Document extract:
EIUI Team Member Presents Paper at the International Studies Association (ISA) Conference in Atlanta, GA

EIUI team member Elizabeth De Santo (Department of Earth and Environment, Franklin & Marshall College) presented a paper at the International Studies Association (ISA) conference in Atlanta, GA on March 17th. Entitled “Militarized Marine Protected Areas: synergizing security and conservation objectives?”, Dr. De Santo’s paper was part of a panel she chaired on “Securing Marine Environments”, which she  organized with colleagues working on fisheries and marine policy at universities in the US and Norway, including field work in South Asia. Her presentation focused on large Marine Protected Areas (MPAs) designated by the US in the Pacific with current or former military presence, which may have future strategic importance. This is part of a larger project examining the intersection between conservation and strategic/military objectives in overseas island territories of the US, UK, and France that have been designated as MPAs. The panel and paper abstract are detailed below:

 

SECURING MARINE ENVIRONMENTS

Chair: Elizabeth De Santo (Franklin & Marshall College)

Discussant: Jennifer L. Bailey (Norwegian University of Science and Technology)

Participants:

  • Tiller & Nyman. “The Hague” or: How to pick an international court – Maritime Edition
  • De Santo. Militarized Marine Protected Areas: synergizing security and conservation objectives?
  • Ford et. al.. Transboundary Fishing Conflict Resolution: Two-level Games, Leadership Change, and Confidence Building between India and Sri Lanka
  • Novak & Axelrod. Human Security and Livelihoods: Preventing and Exacerbating Conflict during a Seasonal Fishing Ban in Tamil Nadu, India
  • Nyman. Maritime Energy and Environment: Security Tradeoffs?

 

Militarized Marine Protected Areas: synergizing security and conservation objectives? (Abstract)

Stored data:
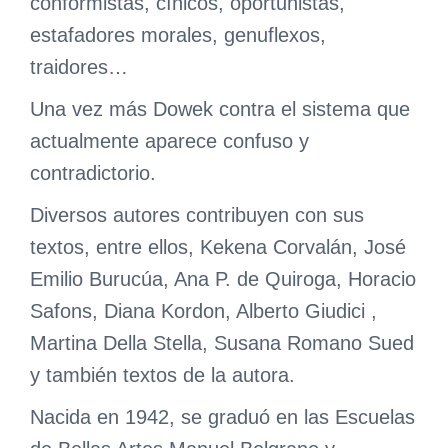
conformistas, cínicos, oportunistas,
estafadores morales, genuflexos,
traidores…
Una vez más Dowek contra el sistema que
actualmente aparece confuso y
contradictorio.
Diversos autores contribuyen con sus
textos, entre ellos, Kekena Corvalán, José
Emilio Burucúa, Ana P. de Quiroga, Horacio
Safons, Diana Kordon, Alberto Giudici ,
Martina Della Stella, Susana Romano Sued
y también textos de la autora.
Nacida en 1942, se graduó en las Escuelas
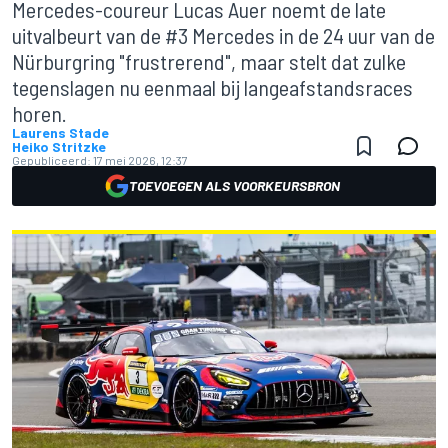
Mercedes-coureur Lucas Auer noemt de late
uitvalbeurt van de #3 Mercedes in de 24 uur van de
Nürburgring "frustrerend", maar stelt dat zulke
tegenslagen nu eenmaal bij langeafstandsraces
horen.
Laurens Stade
Heiko Stritzke
Gepubliceerd:
17 mei 2026, 12:37
TOEVOEGEN ALS VOORKEURSBRON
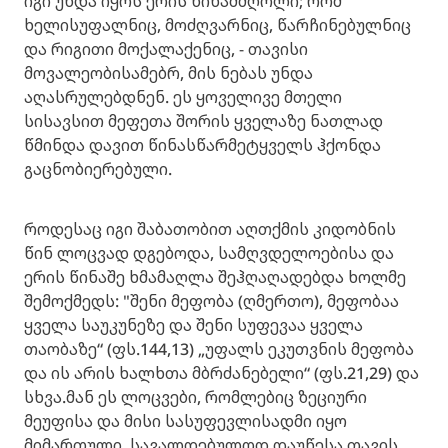
იგი უნდა იყოს ერის წინამძღოლი; რომ
ხელისუფალნიც, მოძღვარნიც, წარჩინებულნიც
და რიგითი მოქალაქენიც, - თავისი
მოვალეობისამებრ, მის ნებას უნდა
აღასრულებდნენ. ეს ყოველივე მთელი
სისავსით მეფეთა შორის ყველაზე ნათლად
წმინდა დავით წინასწარმეტყველს ჰქონდა
გაცნობიერებული.
როდესაც იგი შაბათობით აღთქმის კიდობნის
წინ ლოცვად დგებოდა, სამღვდელოებისა და
ერის წინაშე ხმამაღლა შეჰღაღადებდა ხოლმე
შემოქმედს: "შენი მეფობა (ღმერთო), მეფობაა
ყველა საუკუნეზე და შენი სუფევაა ყველა
თაობაზე“ (ფს.144,13) „უფალს ეკუთვნის მეფობა
და ის არის ხალხთა მბრძანებელი“ (ფს.21,29) და
სხვა.მან ეს ლოცვები, რომლებიც ზეციური
მეუფისა და მისი სასუფევლისადმი იყო
მიმართული, სავალდებულოდ დაუწესა თავის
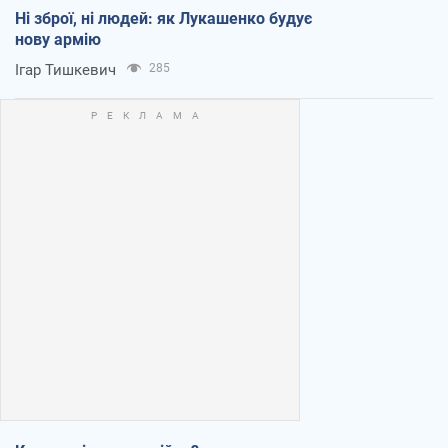
Ні зброї, ні людей: як Лукашенко будує
нову армію
Ігар Тишкевич
285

Using the information:
• A. According to the ISA conference announcement, why did De Santo's presentation look at large US-designated Marine Protected Areas in the Pacific with a current or former military presence? Answer in one to three sentences.
• B. Answer these questions on the ISA conference announcement, one per line:
(i) On what date did De Santo present her paper?
(ii) Who was the panel's discussant, and at what university?
(iii) The larger project covers overseas island territories of which three countries?
• C. Resume the ISA conference announcement right after its last line.
The listing comes from a different source than the ISA conference announcement.

Results for each task:
• A. The talk was part of a larger project on where conservation meets strategic and military goals in overseas island territories of the US, UK, and France that have been designated as Marine Protected Areas. The Pacific areas she covered have current or former military presence and may be strategically important in the future.

• B.
(i) March 17th
(ii) Jennifer L. Bailey, Norwegian University of Science and Technology
(iii) The US, the UK, and France

• C.
This paper examines the role of spatial approaches to marine conservation in a security context. Marine Protected Areas (MPAs) are an important tool for biodiversity conservation, and targets set by the UN Convention on Biological Diversity are encouraging nations to set aside 10% of their national waters by 2020. For former colonial powers with significant overseas territories, such as France and the UK, or newer nations with comparatively recent overseas acquisitions (e.g. the US), these distant regions provide an opportunity to achieve biodiversity conservation objectives over large spatial scales. Several of the recent MPA designations in such territories are on the scale of hundreds of thousands of square kilometers, and some of these regions either include military bases that are exempted from the rules set by the MPA (e.g. Chagos), or were themselves the site of military conflict in World War II (e.g. Pacific Remote Islands Monument). In addition, some of these regions may also contain oil and gas reserves of strategic importance, and/or populations that have been in conflict with the MPA designation. This paper examines the multiple motivations behind designating very large MPAs, from “securing” biodiversity to more “militarized” motivations that may be hiding behind conservation objectives.